MI Flashcards
(59 cards)
What is Supervised Learning?
Supervised learning is a machine learning approach that trains on labeled data, where each example has a known correct output or label.
Describe the structure of a Decision Tree.
A Decision Tree has: internal nodes for feature tests, branches for outcomes, and leaves for final classifications.
How is a Decision Tree constructed?
- Start with all data at the root. 2. Select a feature that best splits the data (e.g., using Gini or Information Gain). 3. Partition data accordingly. 4. Recursively repeat until a stopping condition (max depth, min samples, etc.) is reached.
Give an example of a Decision Tree classification.
Example: Predicting laptop purchases. If the person is a student, check budget. If budget > $1000, predict purchase.
What is the k-Nearest Neighbor (k-NN) algorithm?
k-NN is an instance-based learning method that classifies (or regresses) a new point based on its closest k neighbors.
Describe the k-NN algorithm.
- Choose k (number of neighbors). 2. Compute distance (e.g., Euclidean) from the new point to all training points. 3. Select the k closest. 4. Combine results via majority vote (classification) or average (regression).
What are key evaluation metrics in supervised learning?
Common metrics include: Accuracy (correct/total), Precision & Recall (especially for imbalanced data), and ROC AUC (trade-off between TPR and FPR).
What is a Neural Network?
A Neural Network is composed of: an input layer (features), one or more hidden layers (transformation of inputs), and an output layer (final predictions).
How does backpropagation train a Neural Network?
- Forward pass to get predictions. 2. Compute loss by comparing to true label. 3. Use gradients (via backpropagation) to update weights. 4. Repeat until convergence.
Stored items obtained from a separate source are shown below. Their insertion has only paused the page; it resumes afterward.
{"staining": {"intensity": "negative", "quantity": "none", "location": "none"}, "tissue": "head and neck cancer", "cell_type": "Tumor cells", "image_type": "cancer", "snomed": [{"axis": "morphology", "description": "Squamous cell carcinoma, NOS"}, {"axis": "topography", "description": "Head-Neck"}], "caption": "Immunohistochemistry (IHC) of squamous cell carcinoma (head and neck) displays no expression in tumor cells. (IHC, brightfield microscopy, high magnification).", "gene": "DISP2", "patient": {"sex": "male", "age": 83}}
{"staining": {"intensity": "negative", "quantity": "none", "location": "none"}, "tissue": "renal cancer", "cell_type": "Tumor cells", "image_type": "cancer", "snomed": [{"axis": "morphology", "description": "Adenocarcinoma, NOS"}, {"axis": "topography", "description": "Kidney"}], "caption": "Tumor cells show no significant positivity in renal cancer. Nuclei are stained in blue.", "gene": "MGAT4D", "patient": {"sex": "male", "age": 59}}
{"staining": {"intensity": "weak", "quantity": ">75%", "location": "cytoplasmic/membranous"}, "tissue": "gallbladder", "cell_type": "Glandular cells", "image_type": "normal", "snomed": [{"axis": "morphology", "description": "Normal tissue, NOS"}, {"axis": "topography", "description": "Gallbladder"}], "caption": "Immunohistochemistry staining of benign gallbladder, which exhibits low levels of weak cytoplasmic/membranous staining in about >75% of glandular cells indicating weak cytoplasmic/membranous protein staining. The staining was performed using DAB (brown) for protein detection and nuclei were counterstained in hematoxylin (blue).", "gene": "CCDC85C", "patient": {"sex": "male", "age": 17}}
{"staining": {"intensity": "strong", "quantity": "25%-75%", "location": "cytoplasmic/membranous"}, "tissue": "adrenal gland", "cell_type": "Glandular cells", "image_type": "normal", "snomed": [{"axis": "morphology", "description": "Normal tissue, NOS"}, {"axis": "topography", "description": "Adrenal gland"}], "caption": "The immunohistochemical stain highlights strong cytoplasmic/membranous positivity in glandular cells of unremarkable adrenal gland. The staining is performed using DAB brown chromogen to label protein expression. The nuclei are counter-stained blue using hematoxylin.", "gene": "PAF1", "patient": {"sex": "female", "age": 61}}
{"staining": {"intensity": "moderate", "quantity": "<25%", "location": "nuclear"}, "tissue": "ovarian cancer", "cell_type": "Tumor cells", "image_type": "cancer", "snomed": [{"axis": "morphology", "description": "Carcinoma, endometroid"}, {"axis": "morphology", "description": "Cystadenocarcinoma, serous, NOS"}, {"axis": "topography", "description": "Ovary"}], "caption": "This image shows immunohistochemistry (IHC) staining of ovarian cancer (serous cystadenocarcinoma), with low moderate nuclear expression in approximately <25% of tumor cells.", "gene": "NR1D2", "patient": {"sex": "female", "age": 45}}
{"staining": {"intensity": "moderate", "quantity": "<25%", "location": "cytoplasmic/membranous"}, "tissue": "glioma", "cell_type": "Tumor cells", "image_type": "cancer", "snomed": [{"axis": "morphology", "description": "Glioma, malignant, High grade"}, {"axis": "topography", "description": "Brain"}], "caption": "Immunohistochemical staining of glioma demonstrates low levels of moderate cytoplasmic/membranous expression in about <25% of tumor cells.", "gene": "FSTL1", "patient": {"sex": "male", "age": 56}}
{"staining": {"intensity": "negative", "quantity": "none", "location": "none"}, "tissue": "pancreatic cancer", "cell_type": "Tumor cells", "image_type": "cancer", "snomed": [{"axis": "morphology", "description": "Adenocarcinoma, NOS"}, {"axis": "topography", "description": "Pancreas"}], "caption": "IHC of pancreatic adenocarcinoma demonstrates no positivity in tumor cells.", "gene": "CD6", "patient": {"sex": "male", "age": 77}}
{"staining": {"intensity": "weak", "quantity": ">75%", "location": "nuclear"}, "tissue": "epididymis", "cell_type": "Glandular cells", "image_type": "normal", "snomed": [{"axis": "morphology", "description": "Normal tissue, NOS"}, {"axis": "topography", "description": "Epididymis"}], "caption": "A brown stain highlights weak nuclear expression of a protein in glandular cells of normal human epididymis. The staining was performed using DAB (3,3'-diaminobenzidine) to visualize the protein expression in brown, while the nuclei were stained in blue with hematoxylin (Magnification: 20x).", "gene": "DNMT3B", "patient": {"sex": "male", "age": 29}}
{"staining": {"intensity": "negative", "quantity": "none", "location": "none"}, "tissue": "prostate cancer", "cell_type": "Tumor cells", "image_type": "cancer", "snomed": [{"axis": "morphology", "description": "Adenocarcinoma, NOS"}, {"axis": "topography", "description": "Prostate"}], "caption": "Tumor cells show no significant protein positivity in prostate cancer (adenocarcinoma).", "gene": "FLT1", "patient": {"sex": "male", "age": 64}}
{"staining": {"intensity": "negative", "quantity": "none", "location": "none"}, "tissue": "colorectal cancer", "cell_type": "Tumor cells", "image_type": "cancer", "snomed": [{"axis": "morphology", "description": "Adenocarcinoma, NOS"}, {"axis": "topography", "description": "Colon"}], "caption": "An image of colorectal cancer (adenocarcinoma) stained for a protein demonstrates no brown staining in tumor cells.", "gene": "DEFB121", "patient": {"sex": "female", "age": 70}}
Where are neural networks commonly used?
Neural networks are used in image recognition, speech processing, and self-driving cars.
What is Unsupervised Learning?
Unsupervised learning discovers patterns from unlabeled data, unlike supervised learning which relies on labeled examples.
What is Clustering?
Clustering groups similar data points based on similarity (e.g., distance).
How does k-Means clustering work?
- Pick the number of clusters k. 2. Randomly choose k initial centers. 3. Assign each point to the nearest center. 4. Update centers based on assignments. 5. Repeat until centers stabilize.
How does Expectation-Maximization clustering work?
It alternates: E-Step (assign probabilistic memberships to clusters) and M-Step (update cluster parameters based on those memberships).
Where is clustering used?
Clustering is used in customer segmentation, text classification, and medical diagnosis.
What is a Constraint Satisfaction Problem (CSP)?
A CSP involves finding values for a set of variables within their domains so that all constraints are satisfied.
What are the key components of a CSP?
- Variables (items to assign). 2. Domains (possible values). 3. Constraints (rules that restrict valid assignments).
How can CSPs be solved?
- Backtracking Search (systematically try assignments). 2. Constraint Propagation (reduce domains before/during search). 3. Local Search (iteratively refine a complete assignment).
What is Generalized Arc Consistency (GAC) in CSPs?
GAC ensures that for every constraint, each value in a variable’s domain is consistent with some value in the domains of other variables in that constraint.
How does the Generalized Arc Consistency (GAC) algorithm work?
- Initialize a queue with all constraints. 2. Make a variable’s domain consistent for each constraint. 3. If values are removed, re-check related constraints. 4. Repeat until no more changes.
Why is Generalized Arc Consistency (GAC) useful?
It prunes inconsistent values early, reducing the search space and preventing needless backtracking.
What is a Bayesian Network?
A Bayesian Network is a directed acyclic graph whose nodes represent variables and edges indicate probabilistic dependencies.
How does inference work in a Bayesian Network?
- Exact Inference (e.g., variable elimination). 2. Approximate Inference (e.g., Gibbs sampling, MCMC).
What are some applications of Bayesian Networks?
They are used for medical diagnosis, spam filtering, robotics, and decision support systems.